Beam Methods for the Profile Hidden Markov Model [paper] [supplementary material]
Sam Blasiak, Huzefa Rangwala, and Kathryn B. Laskey.
Proceedings of the 2012 SIAM International Conference on Datamining. (SDM 2012)
Anaheim, California, April 25-28, 2012.

In this paper, we extended the Profile Hidden Markov Model (pHMM), a type of HMM commonly used to model biological sequences, to allow for an infinite number of hidden states. A key component of this work is a beam method that we created, which makes inference possible for the Infinite pHMM. This beam method is also applicable to the finite pHMM and allows faster inference compared to the standard forward-backward algorithm. In experiments, we showed that our approximate inference method significantly speeds inference while retaining accuracy (in terms of perplexity) on standard protein datasets.

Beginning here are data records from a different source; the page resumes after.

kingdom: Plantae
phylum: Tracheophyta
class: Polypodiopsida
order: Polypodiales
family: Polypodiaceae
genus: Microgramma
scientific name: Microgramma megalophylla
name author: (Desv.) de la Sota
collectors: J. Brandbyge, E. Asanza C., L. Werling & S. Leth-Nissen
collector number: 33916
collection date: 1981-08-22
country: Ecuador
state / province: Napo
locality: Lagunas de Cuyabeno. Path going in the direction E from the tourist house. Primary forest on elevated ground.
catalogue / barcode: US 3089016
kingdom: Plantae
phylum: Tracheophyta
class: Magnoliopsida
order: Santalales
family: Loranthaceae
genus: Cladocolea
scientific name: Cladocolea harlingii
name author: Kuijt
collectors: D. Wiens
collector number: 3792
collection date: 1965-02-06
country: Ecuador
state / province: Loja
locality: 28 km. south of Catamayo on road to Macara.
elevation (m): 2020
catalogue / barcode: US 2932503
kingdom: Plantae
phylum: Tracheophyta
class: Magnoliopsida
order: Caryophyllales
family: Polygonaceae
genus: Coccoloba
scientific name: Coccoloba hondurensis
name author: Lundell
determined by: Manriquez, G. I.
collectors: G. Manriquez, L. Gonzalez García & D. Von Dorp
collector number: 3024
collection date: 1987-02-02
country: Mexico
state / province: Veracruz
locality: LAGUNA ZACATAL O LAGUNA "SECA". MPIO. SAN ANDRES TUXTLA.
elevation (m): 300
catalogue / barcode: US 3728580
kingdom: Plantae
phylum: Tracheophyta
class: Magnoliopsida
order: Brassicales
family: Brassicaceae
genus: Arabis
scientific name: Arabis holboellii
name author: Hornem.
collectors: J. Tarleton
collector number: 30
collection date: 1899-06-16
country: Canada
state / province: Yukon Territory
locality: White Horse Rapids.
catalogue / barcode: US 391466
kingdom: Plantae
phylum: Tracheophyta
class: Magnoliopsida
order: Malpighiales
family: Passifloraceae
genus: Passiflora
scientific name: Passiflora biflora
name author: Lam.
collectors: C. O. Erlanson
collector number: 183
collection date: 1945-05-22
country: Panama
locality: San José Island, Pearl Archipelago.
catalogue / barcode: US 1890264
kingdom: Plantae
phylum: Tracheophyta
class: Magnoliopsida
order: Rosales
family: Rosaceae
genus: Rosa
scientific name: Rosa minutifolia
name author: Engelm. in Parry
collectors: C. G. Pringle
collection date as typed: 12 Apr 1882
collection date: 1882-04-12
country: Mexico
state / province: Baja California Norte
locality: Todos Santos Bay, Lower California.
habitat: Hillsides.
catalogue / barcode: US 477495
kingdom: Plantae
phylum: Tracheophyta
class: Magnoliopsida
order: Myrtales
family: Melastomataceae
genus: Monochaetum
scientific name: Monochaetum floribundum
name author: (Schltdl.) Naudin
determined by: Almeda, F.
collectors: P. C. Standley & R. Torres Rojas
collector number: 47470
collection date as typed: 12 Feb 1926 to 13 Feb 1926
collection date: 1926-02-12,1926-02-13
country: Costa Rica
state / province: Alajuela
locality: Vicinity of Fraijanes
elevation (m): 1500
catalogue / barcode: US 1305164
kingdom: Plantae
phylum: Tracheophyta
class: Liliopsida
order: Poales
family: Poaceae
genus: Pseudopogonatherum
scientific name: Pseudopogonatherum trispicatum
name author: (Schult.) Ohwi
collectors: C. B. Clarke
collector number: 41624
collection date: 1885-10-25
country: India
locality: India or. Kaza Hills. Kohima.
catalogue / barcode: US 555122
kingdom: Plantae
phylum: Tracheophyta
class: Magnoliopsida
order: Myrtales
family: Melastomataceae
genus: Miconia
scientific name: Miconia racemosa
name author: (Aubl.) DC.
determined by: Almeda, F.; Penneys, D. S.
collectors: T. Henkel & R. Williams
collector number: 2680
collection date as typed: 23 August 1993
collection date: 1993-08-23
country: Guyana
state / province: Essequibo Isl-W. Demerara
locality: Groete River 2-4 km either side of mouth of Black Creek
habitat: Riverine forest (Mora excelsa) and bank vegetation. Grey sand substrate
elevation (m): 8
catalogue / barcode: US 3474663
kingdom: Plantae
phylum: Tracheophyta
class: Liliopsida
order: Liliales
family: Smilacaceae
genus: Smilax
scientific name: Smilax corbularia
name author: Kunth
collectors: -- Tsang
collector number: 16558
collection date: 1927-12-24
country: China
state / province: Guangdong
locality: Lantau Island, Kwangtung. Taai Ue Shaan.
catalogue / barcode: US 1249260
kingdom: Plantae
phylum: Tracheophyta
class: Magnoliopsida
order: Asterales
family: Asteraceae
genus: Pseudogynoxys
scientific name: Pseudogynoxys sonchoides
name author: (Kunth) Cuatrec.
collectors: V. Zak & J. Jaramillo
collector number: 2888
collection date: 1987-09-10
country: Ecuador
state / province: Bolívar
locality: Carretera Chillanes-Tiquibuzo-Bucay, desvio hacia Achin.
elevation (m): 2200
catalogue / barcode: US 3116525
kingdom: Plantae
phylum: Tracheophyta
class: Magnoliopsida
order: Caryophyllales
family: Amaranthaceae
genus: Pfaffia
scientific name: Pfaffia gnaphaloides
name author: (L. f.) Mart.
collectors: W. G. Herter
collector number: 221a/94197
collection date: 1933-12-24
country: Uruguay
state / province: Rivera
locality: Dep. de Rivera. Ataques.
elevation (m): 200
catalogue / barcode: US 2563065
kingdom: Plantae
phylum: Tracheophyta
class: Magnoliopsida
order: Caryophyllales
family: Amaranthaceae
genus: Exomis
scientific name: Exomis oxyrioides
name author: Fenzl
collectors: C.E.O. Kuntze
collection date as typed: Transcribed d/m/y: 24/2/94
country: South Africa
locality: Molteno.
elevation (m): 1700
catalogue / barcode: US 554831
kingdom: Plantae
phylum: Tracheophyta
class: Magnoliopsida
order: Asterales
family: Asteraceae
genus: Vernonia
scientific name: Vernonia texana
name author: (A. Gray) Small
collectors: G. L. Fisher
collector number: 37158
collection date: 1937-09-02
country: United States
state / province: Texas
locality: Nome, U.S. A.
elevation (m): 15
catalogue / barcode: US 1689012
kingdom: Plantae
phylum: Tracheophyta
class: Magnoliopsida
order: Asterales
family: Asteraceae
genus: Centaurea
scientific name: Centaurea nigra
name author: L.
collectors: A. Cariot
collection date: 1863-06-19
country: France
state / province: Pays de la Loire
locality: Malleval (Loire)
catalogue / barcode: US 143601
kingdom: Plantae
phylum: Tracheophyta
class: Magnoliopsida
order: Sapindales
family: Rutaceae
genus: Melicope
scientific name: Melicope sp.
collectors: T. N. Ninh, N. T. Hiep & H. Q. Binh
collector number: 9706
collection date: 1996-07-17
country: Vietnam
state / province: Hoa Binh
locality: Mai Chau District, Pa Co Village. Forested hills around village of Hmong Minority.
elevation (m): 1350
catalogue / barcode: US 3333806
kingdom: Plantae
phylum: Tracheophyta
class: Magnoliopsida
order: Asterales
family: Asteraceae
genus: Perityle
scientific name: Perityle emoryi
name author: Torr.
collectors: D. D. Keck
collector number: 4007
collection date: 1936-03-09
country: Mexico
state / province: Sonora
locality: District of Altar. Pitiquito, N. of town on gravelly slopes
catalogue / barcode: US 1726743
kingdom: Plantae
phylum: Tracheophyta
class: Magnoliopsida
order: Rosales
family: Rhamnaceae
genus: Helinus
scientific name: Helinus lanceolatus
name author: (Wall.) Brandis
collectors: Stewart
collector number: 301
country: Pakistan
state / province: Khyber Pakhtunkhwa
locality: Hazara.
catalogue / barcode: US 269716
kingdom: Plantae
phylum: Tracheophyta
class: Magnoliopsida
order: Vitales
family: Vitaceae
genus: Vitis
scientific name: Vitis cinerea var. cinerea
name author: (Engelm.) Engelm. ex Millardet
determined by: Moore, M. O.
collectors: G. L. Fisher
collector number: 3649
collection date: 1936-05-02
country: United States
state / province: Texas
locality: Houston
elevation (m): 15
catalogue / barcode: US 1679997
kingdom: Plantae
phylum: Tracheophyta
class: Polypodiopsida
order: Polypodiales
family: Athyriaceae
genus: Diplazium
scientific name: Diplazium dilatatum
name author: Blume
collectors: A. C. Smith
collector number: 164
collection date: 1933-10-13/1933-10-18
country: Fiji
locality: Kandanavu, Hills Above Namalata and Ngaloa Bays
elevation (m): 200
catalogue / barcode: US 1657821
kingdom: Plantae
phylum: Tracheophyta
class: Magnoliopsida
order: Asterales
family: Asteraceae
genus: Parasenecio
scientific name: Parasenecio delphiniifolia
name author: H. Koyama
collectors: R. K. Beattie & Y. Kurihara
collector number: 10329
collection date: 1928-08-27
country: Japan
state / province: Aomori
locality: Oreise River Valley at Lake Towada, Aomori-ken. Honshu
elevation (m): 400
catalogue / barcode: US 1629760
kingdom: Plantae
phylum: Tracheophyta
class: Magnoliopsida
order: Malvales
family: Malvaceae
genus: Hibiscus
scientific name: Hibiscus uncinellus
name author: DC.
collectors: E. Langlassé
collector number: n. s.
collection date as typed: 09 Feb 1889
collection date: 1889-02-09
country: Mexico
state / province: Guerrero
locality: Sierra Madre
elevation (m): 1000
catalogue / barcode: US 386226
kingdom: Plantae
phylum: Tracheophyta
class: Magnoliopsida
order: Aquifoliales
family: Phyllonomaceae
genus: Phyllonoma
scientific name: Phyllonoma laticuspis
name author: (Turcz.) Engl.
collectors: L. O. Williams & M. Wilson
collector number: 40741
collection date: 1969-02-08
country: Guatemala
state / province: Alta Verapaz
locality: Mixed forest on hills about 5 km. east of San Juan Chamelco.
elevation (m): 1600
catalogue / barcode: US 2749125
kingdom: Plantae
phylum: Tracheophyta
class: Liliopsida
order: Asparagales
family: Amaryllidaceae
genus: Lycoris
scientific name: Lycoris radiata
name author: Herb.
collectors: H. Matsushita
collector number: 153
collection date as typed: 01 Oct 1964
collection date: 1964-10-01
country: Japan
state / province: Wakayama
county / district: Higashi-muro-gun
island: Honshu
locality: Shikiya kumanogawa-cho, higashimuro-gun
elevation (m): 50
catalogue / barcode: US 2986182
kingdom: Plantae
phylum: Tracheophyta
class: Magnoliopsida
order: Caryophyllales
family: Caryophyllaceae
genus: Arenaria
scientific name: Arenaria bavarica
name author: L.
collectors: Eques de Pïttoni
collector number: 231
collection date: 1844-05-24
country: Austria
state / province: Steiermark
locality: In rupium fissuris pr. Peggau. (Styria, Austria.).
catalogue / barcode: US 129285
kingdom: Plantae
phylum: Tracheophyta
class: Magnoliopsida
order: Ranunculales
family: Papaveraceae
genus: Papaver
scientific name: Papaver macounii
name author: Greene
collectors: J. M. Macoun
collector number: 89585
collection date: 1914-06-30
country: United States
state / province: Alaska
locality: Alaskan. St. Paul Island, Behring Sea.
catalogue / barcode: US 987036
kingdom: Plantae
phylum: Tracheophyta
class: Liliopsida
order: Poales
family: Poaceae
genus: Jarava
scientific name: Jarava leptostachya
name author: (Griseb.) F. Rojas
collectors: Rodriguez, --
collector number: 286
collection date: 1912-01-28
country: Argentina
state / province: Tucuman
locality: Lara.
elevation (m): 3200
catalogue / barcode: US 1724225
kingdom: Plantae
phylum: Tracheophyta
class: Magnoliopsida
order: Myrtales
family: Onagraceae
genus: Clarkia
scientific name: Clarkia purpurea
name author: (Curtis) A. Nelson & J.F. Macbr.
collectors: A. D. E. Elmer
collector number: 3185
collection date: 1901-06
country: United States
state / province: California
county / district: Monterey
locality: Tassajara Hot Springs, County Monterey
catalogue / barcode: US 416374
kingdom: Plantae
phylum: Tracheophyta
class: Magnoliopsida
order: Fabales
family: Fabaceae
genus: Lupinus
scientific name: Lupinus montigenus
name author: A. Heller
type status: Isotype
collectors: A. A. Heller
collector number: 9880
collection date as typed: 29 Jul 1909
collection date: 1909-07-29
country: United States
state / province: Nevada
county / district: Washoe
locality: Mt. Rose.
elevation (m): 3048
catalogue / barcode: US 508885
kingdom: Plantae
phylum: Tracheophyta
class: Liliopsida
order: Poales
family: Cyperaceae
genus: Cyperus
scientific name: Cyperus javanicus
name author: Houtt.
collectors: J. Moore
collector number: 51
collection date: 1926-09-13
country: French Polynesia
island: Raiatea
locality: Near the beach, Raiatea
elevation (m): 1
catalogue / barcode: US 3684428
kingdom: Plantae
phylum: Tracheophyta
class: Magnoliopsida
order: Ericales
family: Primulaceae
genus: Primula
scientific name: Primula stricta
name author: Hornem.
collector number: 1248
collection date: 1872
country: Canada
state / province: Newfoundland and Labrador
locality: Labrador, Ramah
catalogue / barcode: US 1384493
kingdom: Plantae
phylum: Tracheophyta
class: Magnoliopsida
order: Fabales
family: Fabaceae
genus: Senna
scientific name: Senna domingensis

A Hidden Markov Model Variant for Sequence Classification [paper] [video]
Sam Blasiak, Huzefa Rangwala.
Proceedings of the 22nd International Joint Conference on Artificial Intelligence (IJCAI 2011)
Barcelona, Spain, July 16-22, 2011.

The Hidden Markov Model Variant is a probabilistic model inspired by both topic models and Hidden Markov Models to learn fixed length vector representations from sequence data. After training, vector representations of sequences extracted from the model can be fed to a classifier or other machine learning tool that requires vector, rather than sequence, input.

Other Work

At the 2011 Mid-Atlantic Student Colloquium on Speech, Language and Learning, I did a presentation on Maximimum Entropy Discrimination (MED). MED is a method originally developed by Jaakola et. al., with recent work by Zhu et. al. and others, to add constraints to generative models to make them better suited to supervised learning.
In my presentation and worksheet, I tried to explain the basic concept behind MED and how it relates to the more-standard Support Vector Machine. I also briefly discussed how MED can be applied in the context of topic modeling (Zhu et. al.).

For my master's project at Brandeis University, I wrote an application to simulate genetic regulatory networks, which we called the Cell Regulation Simulator (CRS). I also conducted a number of comparisons between CRS and other regulatory network simulation programs.

At Brandeis, I wrote an implementation of the Brill Grammar Induction algorithm. Brill Grammar Induction greedily creates a set of rules that transform a naive parse of training set sentences into a parse that is near the ground truth parse tree. This set of rules is then saved and constitutes the trained model.

Besphered is a clone of a popular game I wrote between missions in Afghanistan . A lot of people in my unit were playing this game in their spare time, and I became interested in developing an artificial inteligence to play it. I ended up writing a simple search algorithm that rates boards using both the number of available moves and the number of adjacent blocks of the same color, and it seemed to work pretty well. I also ended doing some work on the user inferface. The spheres are created at startup using a raytracer that I wrote with some assistance from Ken Perlin's website. I was particularly pleased at how well the double bounce animation turned out.

Anagrams was an idea for a real-time multiplayer game that I had that never quite got to the multiplayer stage. The goal was to try to find more anagrams than your opponent as letters are added to a pool at set time intervals. Once an anagram is found, its letters are collected by player who found it. Currently, a single player just competes against the clock. I was pretty proud of the letter animations I created for this game.